SOURCE: Cortes DF, et al. (1996). Drinking water fluoride levels, dental fluorosis, and caries experience in Brazil.Journal of Public Health Dentistry 56: 226-8
“The decay rate in the permanent dentition gradually increased with increasing fluorosis severity, a finding not observed in the primary dentition.”
SOURCE: Mann J, et al. (1990). Fluorosis and dental caries in 6-8-year-old children in a 5 ppm fluoride area. Community Dentistry and Oral Epidemiology18: 77-9.
“When the non-fluorosis group was compared to the fluorosis group, there was a significant difference in caries experience; the fluorosis group having higher DMFT and dft… [I]t appears that with increased severity of fluorosis there is increased susceptibility for dental caries.”
SOURCE: Chibole O. (1988). Dental caries among children in high fluoride regions of Kenya. Journal of the Royal Society of Health 108: 32-33.
“A statistically significant positive association was found between caries prevalence and fluorosis; the more caries experienced, the more severe the fluorosis level.”
SOURCE: Mann J, et al. (1987). Fluorosis and caries prevalence in a community drinking above-optimal fluoridated water. Community Dentistry and Oral Epidemiology 15: 293-5.
“The WHO/FAO/UNICEF study (Bohdal, Gibbs and Simmons 1968) in which some 19,000 individuals were examined, a strong positive relationship between the presence of fluorosis and the occurence of dental caries were reported, though the degree of severity of fluorosis was found not to be associated with the incidence of caries.”
SOURCE: Manji F, Kapila S. (1986). Fluorides and fluorosis in Kenya. Part III: Fluorides, fluorosis and dental caries. Odonto-stomatologie tropicale9:135-9.
“It is difficult to conclude a priori that teeth which spontaneously pit are stronger teeth. Further, data suggest that the effects of fluorosis are not merely discoloration and pitting, but fracturing, caries and tooth loss as well. The data which support this statement are presented in attachments 2, 3 and 4. These include peer reviewed case controlled studies which document increase in caries associated with higher degrees of fluorosis, as well as increased rates of caries in some populations exposed to higher levels of fluoride (for levels above the optimal). As the second attachment indicates, five of eight studies found higher caries among those with the more extreme levels of mottling. But, as there are three studies which suggest the obverse, there will be those who wish to continue to argue the point.”
SOURCE: Kimm VJ. (1984). The adverse health effects of fluorosis. Letter from Victor J. Kimm, Director, US EPA Office of Drinking Water, to William D. Ruckelshaus, EPA Administrator. July 26.
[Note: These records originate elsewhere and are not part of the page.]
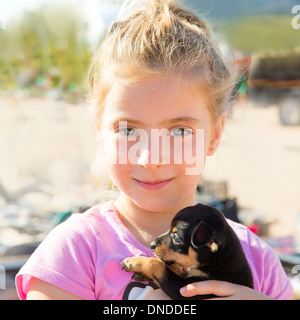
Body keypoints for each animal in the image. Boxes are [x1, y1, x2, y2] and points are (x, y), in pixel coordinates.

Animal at [121, 204, 253, 298]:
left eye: (176, 237)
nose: (152, 245)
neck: (218, 262)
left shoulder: (183, 289)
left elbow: (159, 265)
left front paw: (134, 262)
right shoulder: (185, 276)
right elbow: (171, 266)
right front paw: (142, 273)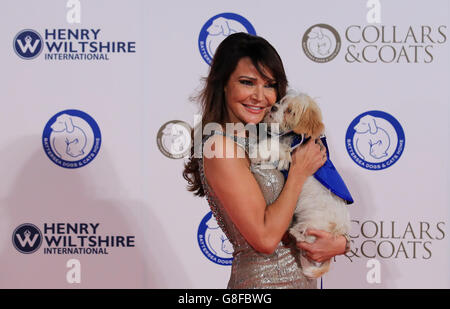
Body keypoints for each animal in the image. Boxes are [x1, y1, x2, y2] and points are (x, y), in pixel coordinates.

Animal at [255, 92, 350, 278]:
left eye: (290, 111)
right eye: (282, 102)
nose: (274, 107)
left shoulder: (290, 150)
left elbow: (275, 145)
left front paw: (257, 150)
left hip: (315, 227)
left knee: (304, 237)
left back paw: (294, 232)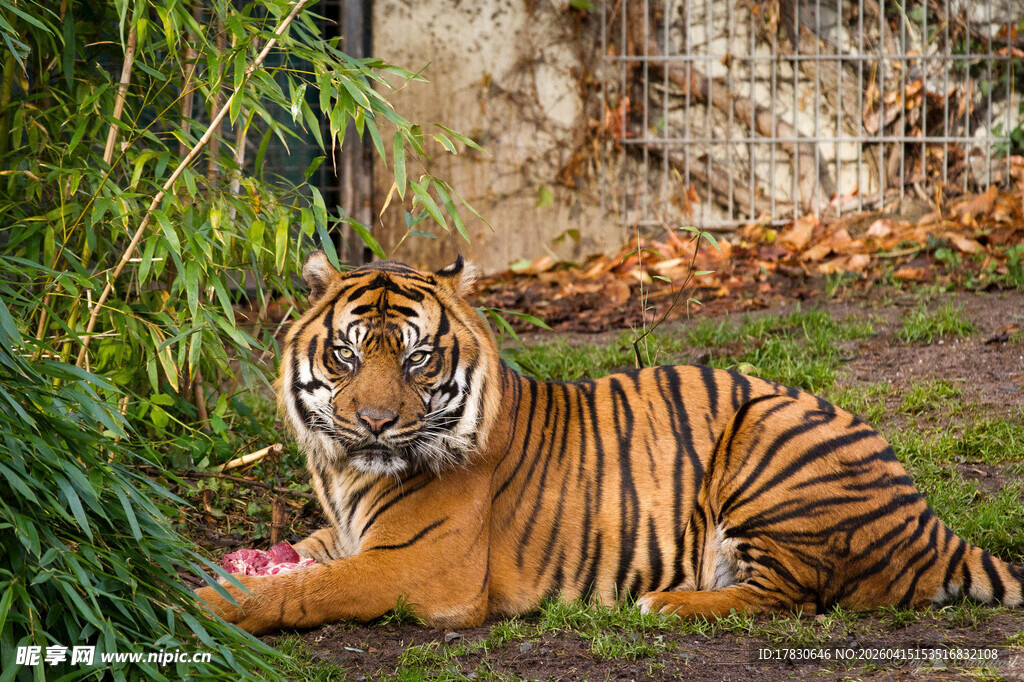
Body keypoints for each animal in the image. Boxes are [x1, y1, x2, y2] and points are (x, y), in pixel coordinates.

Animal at [196, 252, 1024, 635]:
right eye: (345, 353)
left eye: (417, 358)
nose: (371, 422)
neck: (348, 473)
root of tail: (931, 522)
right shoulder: (342, 536)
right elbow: (281, 566)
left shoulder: (419, 568)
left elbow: (305, 591)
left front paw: (208, 606)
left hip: (768, 444)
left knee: (789, 596)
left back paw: (666, 601)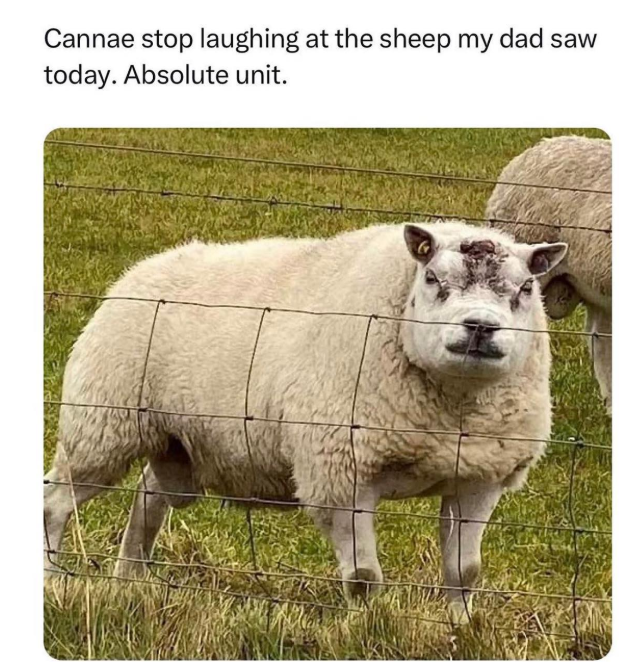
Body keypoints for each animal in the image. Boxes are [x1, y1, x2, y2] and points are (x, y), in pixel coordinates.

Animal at [44, 221, 568, 624]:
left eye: (526, 289)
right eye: (434, 279)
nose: (479, 327)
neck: (452, 409)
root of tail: (144, 268)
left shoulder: (480, 478)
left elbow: (465, 571)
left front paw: (461, 628)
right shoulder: (340, 475)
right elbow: (363, 578)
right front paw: (365, 629)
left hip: (175, 441)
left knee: (149, 496)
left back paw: (130, 578)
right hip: (101, 425)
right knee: (56, 501)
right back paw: (52, 579)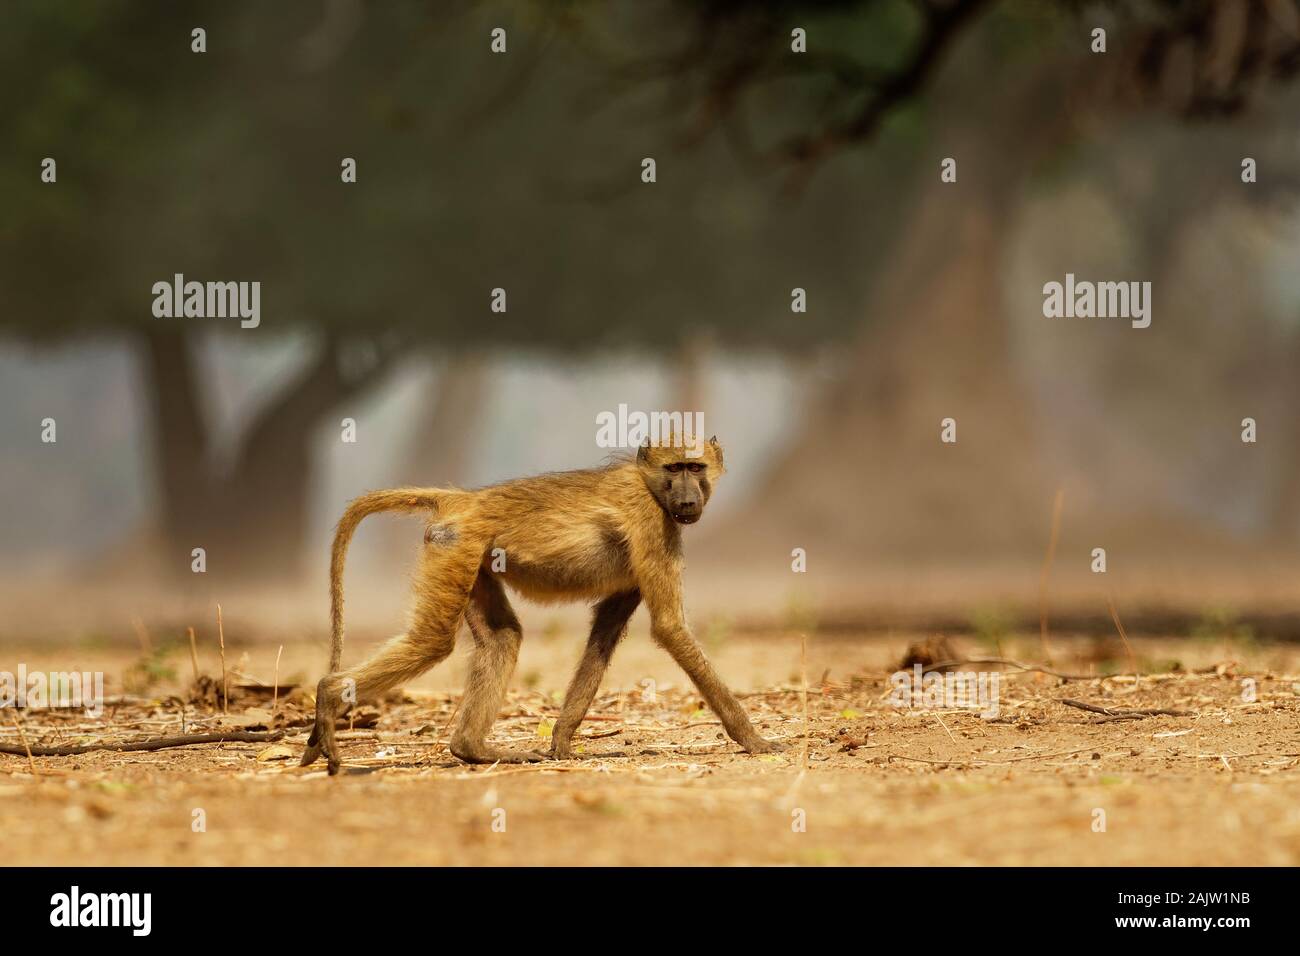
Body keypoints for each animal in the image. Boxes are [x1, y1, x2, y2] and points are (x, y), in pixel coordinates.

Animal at [300, 436, 785, 774]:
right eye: (675, 467)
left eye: (695, 467)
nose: (687, 499)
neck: (650, 485)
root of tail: (464, 499)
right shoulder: (652, 524)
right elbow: (669, 627)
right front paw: (754, 741)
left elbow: (604, 633)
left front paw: (562, 743)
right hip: (454, 545)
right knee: (432, 641)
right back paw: (328, 694)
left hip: (469, 557)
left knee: (502, 639)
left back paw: (473, 750)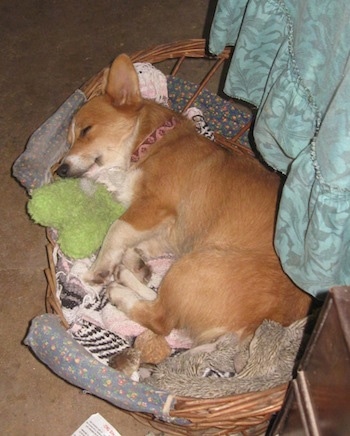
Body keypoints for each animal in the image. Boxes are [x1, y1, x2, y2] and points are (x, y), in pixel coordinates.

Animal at [57, 53, 312, 348]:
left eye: (86, 130)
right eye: (69, 140)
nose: (60, 170)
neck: (149, 143)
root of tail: (248, 332)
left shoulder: (155, 207)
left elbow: (116, 230)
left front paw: (99, 269)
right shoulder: (164, 228)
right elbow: (135, 243)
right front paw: (136, 262)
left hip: (193, 265)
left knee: (162, 318)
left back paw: (119, 292)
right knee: (160, 302)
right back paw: (127, 277)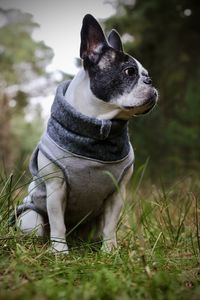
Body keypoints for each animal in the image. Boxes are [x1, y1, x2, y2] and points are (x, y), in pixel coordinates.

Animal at [14, 14, 158, 253]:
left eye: (146, 75)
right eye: (129, 72)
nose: (150, 81)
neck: (100, 127)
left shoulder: (117, 192)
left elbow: (110, 226)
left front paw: (110, 252)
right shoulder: (56, 188)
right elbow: (57, 223)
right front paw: (60, 252)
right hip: (30, 220)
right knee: (40, 229)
” more severe degrees of enamel fluorosis are associated with an abnormally high incidence of caries… There is thus no doubt that a high degree of enamel fluorosis causes an increased tendency to caries.”
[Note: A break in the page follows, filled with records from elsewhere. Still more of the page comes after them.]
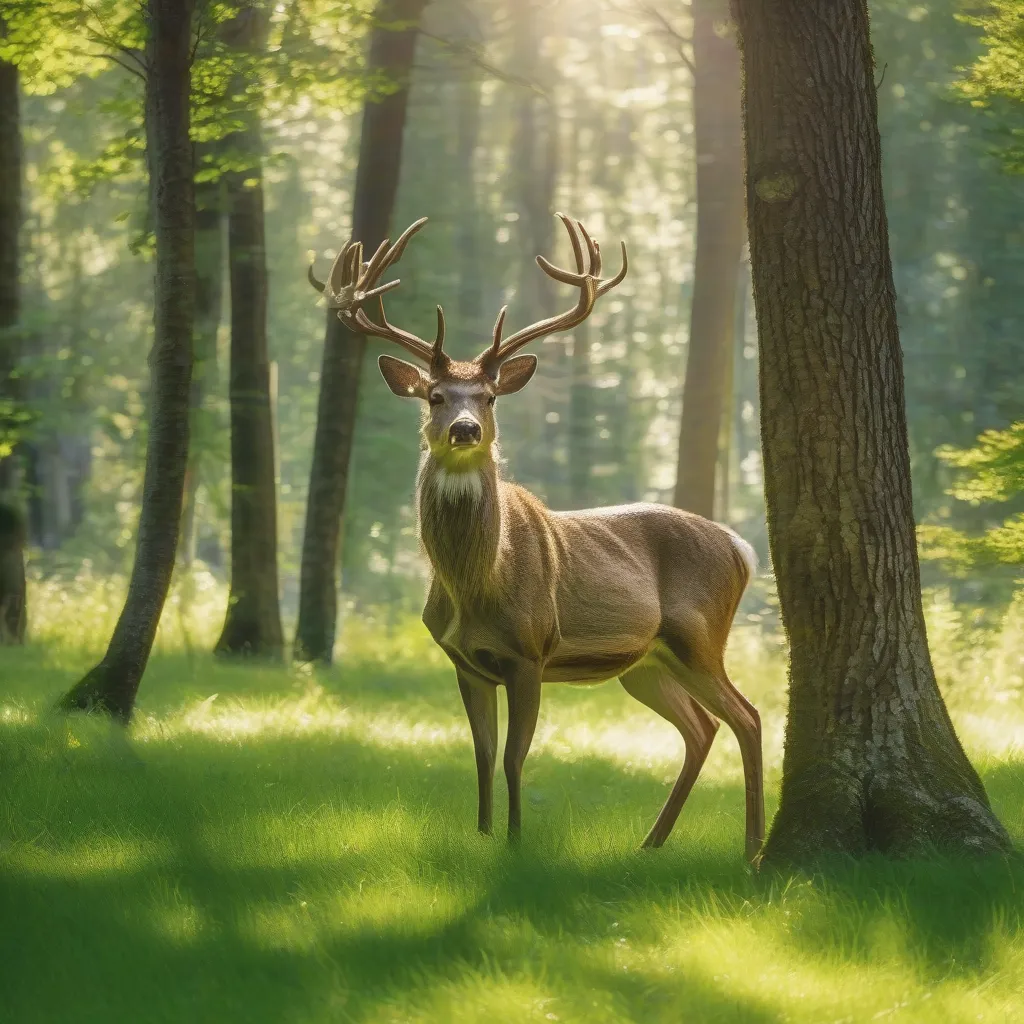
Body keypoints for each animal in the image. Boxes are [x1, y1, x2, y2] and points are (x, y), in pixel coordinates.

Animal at [307, 216, 765, 864]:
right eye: (435, 396)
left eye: (490, 396)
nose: (465, 428)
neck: (476, 586)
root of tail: (740, 547)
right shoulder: (465, 663)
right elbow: (478, 753)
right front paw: (481, 834)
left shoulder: (530, 651)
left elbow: (513, 755)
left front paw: (518, 843)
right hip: (645, 663)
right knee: (701, 727)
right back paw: (652, 842)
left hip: (699, 634)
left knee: (746, 716)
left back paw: (751, 850)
SOURCE: Carlsson A. (1978). Current problems relating to the pharmacology and toxicology of fluorides. Lakartidningen 75: 1388-1392.
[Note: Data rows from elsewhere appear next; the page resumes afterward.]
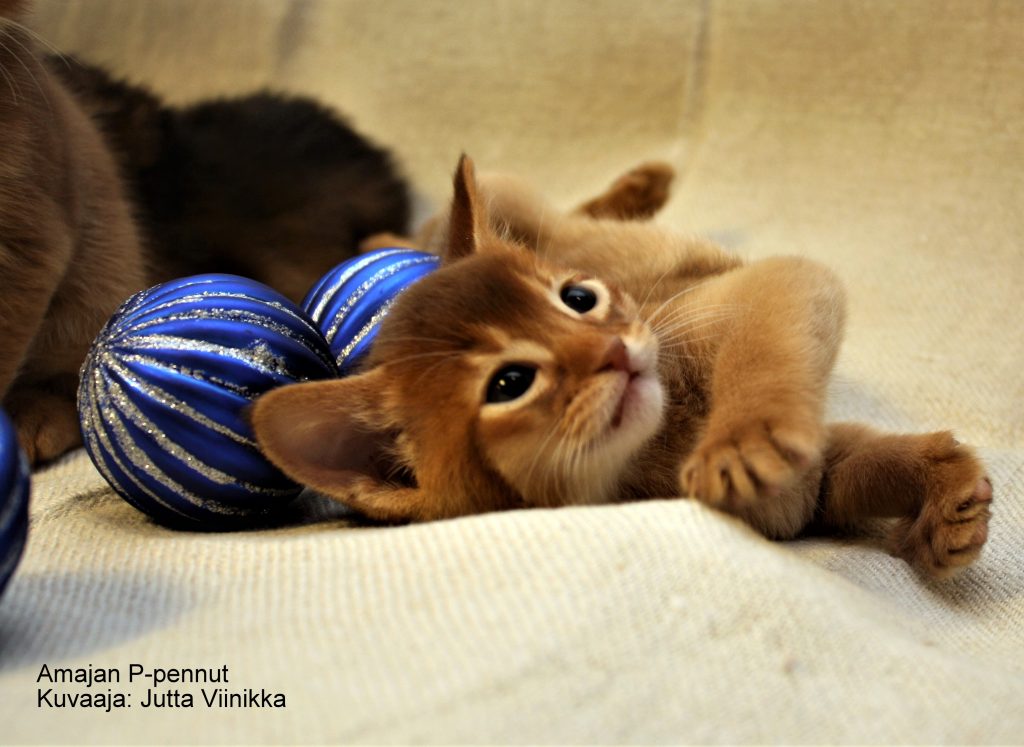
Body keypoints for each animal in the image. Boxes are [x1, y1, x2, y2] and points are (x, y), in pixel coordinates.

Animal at [251, 156, 993, 579]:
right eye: (509, 383)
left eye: (579, 298)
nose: (611, 350)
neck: (663, 442)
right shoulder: (798, 496)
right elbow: (845, 471)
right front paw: (940, 492)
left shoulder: (756, 290)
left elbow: (777, 363)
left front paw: (744, 439)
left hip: (504, 193)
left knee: (529, 214)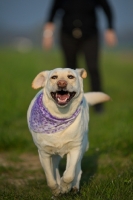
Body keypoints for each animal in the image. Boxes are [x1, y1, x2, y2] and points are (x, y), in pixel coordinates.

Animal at [27, 68, 110, 196]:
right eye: (54, 77)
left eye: (70, 77)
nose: (62, 83)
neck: (61, 115)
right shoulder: (44, 153)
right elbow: (50, 178)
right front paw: (56, 190)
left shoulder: (75, 148)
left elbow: (69, 175)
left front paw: (65, 187)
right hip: (54, 155)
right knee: (55, 169)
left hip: (82, 147)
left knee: (77, 169)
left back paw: (74, 187)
“there is ample evidence that mottled teeth, though they be somewhat more resistant to the onset of decay, are structurally weak, and that unfortunately when decay does set in, the result is often disastrous… Caries once started evidently spreads rapidly. Steps taken to repair the cavities in many cases were unsuccessful, the tooth breaking away when attempts were made to anchor the fillings, so that extraction was the only course.”